I found this confusing. It sort of seems like you’re assuming that a Bayes-optimal learner achieves the Bayes error rate (are you ?), which seems wrong to me.
What do you mean “the Bayes-limit”? At first, I assumed you were talking about the Bayes error rate (https://en.wikipedia.org/wiki/Bayes_error_rate), but that is (roughly) the error you coule expect to achieve with infinite data, and we’re still talking about finite data.
What do you mean “Bayes-optimal learner”? I assume you just mean something that performs Bayes rule exactly (so depends on the prior/data).

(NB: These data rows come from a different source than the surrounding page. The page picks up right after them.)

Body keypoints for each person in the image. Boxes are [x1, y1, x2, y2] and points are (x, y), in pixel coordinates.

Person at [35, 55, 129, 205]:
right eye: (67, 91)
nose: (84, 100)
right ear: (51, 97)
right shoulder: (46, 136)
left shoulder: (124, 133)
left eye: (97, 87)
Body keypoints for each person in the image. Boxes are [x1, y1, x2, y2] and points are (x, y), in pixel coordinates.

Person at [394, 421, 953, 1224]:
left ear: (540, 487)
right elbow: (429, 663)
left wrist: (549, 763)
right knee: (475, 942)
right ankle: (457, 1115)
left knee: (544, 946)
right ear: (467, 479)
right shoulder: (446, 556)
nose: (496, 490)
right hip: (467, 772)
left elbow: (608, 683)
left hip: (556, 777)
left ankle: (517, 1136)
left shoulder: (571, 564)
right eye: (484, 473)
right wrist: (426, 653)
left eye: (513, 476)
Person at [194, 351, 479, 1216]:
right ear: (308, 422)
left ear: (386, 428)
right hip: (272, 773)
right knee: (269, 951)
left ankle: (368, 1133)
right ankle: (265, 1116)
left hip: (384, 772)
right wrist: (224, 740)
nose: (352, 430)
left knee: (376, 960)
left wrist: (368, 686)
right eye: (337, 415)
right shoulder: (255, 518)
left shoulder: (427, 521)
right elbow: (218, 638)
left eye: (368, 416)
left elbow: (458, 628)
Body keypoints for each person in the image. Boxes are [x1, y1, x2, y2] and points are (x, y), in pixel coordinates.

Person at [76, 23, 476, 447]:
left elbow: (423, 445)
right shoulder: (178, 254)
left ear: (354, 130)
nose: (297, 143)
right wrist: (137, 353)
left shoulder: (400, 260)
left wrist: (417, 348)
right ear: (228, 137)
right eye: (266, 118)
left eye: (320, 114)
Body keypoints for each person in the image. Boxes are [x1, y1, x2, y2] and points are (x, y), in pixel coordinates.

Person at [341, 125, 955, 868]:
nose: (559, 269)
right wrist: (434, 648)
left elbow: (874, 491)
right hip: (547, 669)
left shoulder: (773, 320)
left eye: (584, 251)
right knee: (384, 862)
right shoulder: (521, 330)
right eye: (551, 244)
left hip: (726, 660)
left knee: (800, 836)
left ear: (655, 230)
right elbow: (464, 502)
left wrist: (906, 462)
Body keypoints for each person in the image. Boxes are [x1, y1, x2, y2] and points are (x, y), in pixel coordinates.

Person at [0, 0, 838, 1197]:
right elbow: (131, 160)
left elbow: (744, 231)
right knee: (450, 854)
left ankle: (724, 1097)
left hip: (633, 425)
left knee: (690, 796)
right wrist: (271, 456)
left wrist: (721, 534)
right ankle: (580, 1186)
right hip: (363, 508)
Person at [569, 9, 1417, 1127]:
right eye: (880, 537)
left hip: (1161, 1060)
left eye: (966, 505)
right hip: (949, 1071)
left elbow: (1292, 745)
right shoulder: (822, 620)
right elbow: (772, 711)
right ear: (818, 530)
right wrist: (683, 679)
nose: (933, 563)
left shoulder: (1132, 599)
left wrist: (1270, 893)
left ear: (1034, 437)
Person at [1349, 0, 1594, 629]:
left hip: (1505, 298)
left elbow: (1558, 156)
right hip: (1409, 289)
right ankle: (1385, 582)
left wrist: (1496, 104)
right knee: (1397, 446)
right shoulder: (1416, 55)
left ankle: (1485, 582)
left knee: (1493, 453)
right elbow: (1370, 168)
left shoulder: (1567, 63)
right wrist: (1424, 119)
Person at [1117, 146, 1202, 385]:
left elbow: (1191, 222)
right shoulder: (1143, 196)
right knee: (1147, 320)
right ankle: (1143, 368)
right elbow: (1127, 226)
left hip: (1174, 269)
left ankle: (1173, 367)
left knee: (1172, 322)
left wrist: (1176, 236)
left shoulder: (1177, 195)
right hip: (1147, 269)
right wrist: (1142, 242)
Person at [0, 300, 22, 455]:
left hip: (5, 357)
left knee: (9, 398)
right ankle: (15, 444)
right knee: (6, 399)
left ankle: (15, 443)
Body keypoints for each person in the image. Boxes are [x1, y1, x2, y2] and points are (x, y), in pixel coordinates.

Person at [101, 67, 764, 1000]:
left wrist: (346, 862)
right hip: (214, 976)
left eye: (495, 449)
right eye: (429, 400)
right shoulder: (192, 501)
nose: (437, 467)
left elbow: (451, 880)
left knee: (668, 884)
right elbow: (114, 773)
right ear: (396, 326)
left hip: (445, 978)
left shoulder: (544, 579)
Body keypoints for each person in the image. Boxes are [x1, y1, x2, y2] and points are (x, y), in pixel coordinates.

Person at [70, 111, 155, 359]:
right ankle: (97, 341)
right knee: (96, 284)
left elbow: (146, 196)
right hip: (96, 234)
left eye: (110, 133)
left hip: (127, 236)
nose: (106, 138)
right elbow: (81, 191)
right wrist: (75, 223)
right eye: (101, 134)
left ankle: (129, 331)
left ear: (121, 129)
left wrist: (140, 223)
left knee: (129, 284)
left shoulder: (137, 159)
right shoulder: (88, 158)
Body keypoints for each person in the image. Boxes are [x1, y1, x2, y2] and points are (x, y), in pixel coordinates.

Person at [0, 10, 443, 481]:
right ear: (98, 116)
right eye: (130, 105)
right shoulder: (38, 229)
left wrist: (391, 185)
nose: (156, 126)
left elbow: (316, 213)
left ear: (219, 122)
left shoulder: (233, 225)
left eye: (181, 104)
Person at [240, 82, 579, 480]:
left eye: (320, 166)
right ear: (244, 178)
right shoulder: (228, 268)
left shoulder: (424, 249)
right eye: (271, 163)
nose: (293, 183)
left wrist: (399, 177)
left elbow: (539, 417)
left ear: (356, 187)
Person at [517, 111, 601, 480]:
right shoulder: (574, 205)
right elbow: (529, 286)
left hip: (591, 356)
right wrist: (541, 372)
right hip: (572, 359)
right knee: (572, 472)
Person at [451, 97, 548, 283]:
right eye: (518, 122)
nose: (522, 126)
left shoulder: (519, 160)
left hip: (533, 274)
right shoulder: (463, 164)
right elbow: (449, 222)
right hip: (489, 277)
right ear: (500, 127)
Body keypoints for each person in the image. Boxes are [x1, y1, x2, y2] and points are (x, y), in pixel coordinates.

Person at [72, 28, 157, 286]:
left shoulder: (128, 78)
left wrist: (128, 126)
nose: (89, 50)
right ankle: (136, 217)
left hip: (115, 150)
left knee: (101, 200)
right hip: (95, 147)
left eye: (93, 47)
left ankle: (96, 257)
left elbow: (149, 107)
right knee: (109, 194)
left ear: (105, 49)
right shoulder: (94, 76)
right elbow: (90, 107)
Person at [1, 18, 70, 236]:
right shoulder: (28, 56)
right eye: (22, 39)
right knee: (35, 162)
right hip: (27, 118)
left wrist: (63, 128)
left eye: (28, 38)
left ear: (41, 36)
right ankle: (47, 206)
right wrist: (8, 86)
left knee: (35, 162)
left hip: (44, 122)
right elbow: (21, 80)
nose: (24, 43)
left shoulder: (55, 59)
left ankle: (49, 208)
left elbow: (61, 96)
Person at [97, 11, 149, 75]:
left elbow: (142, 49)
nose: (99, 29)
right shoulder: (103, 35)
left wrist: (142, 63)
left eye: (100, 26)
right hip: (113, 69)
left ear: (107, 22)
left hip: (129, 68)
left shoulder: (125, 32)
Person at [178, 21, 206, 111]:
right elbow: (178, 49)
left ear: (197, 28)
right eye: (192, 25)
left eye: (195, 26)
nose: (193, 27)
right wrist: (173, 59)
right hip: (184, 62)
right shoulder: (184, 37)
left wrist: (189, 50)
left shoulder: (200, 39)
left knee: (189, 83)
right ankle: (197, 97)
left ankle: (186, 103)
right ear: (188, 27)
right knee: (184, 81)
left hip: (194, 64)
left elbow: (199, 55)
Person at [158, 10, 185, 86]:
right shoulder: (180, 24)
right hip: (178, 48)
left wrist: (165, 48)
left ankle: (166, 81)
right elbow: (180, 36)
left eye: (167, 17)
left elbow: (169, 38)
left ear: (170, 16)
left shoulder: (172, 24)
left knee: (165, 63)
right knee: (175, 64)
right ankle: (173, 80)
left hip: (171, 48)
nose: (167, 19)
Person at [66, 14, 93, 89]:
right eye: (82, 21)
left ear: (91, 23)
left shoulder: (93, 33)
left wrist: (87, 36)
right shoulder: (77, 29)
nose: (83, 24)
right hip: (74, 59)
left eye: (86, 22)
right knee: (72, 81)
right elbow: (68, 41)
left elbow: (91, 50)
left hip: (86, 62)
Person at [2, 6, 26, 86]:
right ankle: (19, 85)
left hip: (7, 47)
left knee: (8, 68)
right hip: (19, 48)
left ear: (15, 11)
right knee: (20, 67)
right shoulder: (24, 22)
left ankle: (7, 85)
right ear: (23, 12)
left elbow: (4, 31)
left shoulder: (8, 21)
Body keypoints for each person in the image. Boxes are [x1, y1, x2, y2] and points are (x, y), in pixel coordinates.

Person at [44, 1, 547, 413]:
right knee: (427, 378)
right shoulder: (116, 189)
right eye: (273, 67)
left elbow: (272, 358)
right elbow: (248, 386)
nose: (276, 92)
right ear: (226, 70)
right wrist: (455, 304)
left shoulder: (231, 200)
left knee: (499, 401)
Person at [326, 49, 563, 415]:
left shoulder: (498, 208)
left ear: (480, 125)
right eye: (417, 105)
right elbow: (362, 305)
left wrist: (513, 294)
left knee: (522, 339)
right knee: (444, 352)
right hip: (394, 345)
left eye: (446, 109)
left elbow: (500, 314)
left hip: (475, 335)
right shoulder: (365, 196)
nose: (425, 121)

I’m confused by you talking about “approach[ing] the intrinsic entropy”… it seems like the figure in OP shows L(C) approaching L(D). But is L(D) supposed to represent intrinsic entropy? should we trust it as an estimate of intrinsic entropy?
I also don’t see how active learning is supposed to help (unless you’re talking about actively generating data)… I thought the whole point you were trying to make is that once you reach the Bayes error rate there’s literally nothing you can do to keep improving without more data.
You talk about using active learning to throw out data-points… but I thought the problem was not having enough data? So how is throwing out data supposed to help with that?
Filtering for difficulty like that is tricky. In particular the most difficult samples are random noise or Chinese or something that the model can’t begin to comprehend.
Some approaches I would consider:
Curriculum learning—Have a bunch of checkpoints from a smaller GPT. Say the big GPT currently has a LM loss of 3. Then show it the examples where the smaller GPT’s loss improved most rapidly when its average loss was 3.
Quality—Put more effort into filtering out garbage and upsampling high quality corpuses like Wikipedia.
Retrieval—Let the model look things up when its confused, like MARGE from Pretraining via Paraphrasing does.